Exercise A:
Edit the hobo passage between "Lecil Travis Martin" and "became Martin's nickname.", inclusive, and give that part back with "railroad crossing" changed to "train crossing".

Provided passage:
========================================================================

Today the National Hobo Museum is owned and operated by the Britt Hobo Days Association, a non-profit group dedicated to hosting the annual National Hobo Convention and preserving the history of the life and times of the American Hobo. The museum boasts a vast collection of authentic artifacts, memorabilia, paintings, photographs and much more. Additionally, the collection tells the century long story of the National Hobo Convention and showcases personal collections of many of the more notable American hobos including Steam Train Maury, the Pennsylvania Kid, Connecticut Slim, the Hard Rock Kid, Frisco Jack and others.

[https://www.britthobodays.com/hobo-museum]

Nebraska: “Boxcar Willie”

Lecil Travis Martin (September 1, 1931 – April 12, 1999), whose stage name was Boxcar Willie, was an American country music singer-songwriter, who sang in the "old-time hobo" music style, complete with overalls, and a floppy hat. "Boxcar Willie" was originally a character in a ballad he wrote, but he later adopted it as his own stage name.

In Lincoln, Nebraska, [ca. 1950s] Martin was once sitting at a railroad crossing and a fellow that closely resembled his chief boom operator, Willie Wilson, passed by sitting in a boxcar. He said, "There goes Willie." He pulled over and wrote a song entitled "Boxcar Willie". It eventually stuck and became Martin's nickname.

========================================================================

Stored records

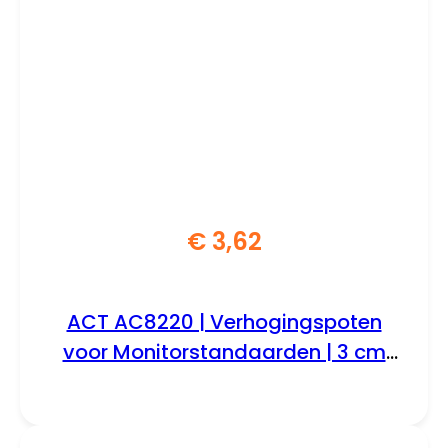
€
3,62
ACT AC8220 | Verhogingspoten
voor Monitorstandaarden | 3 cm
Verhogen | Compatibel met AC8210
& AC8215 | Set van 4 | Zwart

========================================================================

Exercise B:
Print every line of the stored records above without any changes, but leave the pictures out.

Response box A:
Lecil Travis Martin (September 1, 1931 – April 12, 1999), whose stage name was Boxcar Willie, was an American country music singer-songwriter, who sang in the "old-time hobo" music style, complete with overalls, and a floppy hat. "Boxcar Willie" was originally a character in a ballad he wrote, but he later adopted it as his own stage name.

In Lincoln, Nebraska, [ca. 1950s] Martin was once sitting at a train crossing and a fellow that closely resembled his chief boom operator, Willie Wilson, passed by sitting in a boxcar. He said, "There goes Willie." He pulled over and wrote a song entitled "Boxcar Willie". It eventually stuck and became Martin's nickname.

Response box B:
€
3,62
ACT AC8220 | Verhogingspoten
voor Monitorstandaarden | 3 cm
Verhogen | Compatibel met AC8210
& AC8215 | Set van 4 | Zwart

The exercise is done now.